If you want to be super efficient, you could blanche several types of vegetables while you’re at it. For example, start with the spinach for this recipe, followed by some edamame to keep in the freezer, then round up the rear with some okra for Okra Ohitashi. Save the okra for last, because the mucilage could bother some people if it got into the other vegetables.

Let’s go!

Dramatis Personae

Spinach

I got my fresh spinach from the market, which is often quite muddy. Rinse very well. I suppose you could save that step by getting pre-washed packages of baby spinach like those sold for salad, but those are pretty pricey. I’d rather do the work myself and keep the money myself.

I suppose one could take a shortcut by starting the recipe with pre-cooked, frozen whole leaf spinach. I’ve never tried that myself, but I imagine it would work.

Garlic

Mince as finely as you have the patience for. Because it’s raw and cut into very small pieces, you don’t need much of it at all.

Dressing

As far as my taste buds can tell, this is just soy sauce and sesame oil to taste. If you’re looking for something more bold and pungent, fish sauce in addition to (or instead of) soy sauce would give you that.

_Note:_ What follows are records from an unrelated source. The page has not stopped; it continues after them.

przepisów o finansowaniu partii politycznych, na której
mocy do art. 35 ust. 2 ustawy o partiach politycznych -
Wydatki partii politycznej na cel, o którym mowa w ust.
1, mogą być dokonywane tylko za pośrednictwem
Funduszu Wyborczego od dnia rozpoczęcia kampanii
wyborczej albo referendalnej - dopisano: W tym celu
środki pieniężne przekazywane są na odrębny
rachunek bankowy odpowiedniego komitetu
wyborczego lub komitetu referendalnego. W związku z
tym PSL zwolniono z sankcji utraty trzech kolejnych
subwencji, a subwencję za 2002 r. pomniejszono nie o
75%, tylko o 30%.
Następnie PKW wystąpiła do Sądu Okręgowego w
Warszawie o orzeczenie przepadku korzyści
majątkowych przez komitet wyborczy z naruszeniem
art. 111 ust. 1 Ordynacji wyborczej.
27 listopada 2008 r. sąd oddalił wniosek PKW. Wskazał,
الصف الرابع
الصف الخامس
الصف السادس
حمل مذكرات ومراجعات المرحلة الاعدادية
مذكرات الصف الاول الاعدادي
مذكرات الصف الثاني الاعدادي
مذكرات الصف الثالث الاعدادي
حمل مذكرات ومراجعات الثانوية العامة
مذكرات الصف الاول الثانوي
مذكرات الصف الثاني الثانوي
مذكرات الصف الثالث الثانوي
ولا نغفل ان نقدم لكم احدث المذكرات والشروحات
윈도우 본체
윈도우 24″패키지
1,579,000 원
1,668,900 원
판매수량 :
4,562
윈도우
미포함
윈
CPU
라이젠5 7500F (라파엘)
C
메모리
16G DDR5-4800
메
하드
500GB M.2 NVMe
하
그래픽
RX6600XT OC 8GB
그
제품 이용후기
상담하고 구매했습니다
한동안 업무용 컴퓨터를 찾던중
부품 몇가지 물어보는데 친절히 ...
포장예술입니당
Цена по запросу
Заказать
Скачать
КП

Be conservative. The aim is to have enough dressing to coat the spinach, but not so much that it pools in the bottom of the bowl. Spinach is a delicate vegetable that becomes very, very salty if left to sit in that much soy sauce overnight.

Garnish

I mix sesame seeds into the salad, and also sprinkle some on top. They give the spinach little tiny bits of crunch, and they echo the sesame oil in the dressing.

The spinach being green and the garlic being white, a bit of red coloured garnish would really pop. Perhaps thin slivers of fresh chili, or a dash of togarashi on top would look very nice.

Executive summary

  1. Bring salted water to a boil. While waiting, wash spinach leaves well. Prepare ice water in a large bowl.
  2. Very briefly blanche spinach in the boiling water, about 60 seconds at most.
  3. Drain spinach into a colander. Shock in ice water, and drain well.
  4. While the spinach drains, finely mince garlic and gather the dressing ingredients.
  5. Mix dressing ingredients, garlic, sesame seeds and spinach in a large bowl.
  6. Chill in the fridge for a few hours, or overnight. Serve with a sprinkle of sesame seeds on top.

Play by Play

Into the hot tub. Don’t walk away – give the spinach a swish with a pair of chopsticks or a spatula. The spinach will continue to cook as you drain them, so I would pull them almost before they turn fully green.

Don’t be like me, and either get a bigger bowl or a smaller colander. Shocking in an ice bath helps preserve the spinach’s vivid green colour. Salting the water also helps: salt keeps magnesium ions inside the plants cells’ chlorophyl, for complicated science reasons.

Into a mixing bowl. For once, I chose a bowl that was big enough for the task – maybe because I wasn’t trying to prep some insane amount of food. Lightly dress, and toss to coat thoroughly.

Serve chilled. This time, with fish and broccoli that was steamed right on top of the rice in a Tower of Doom.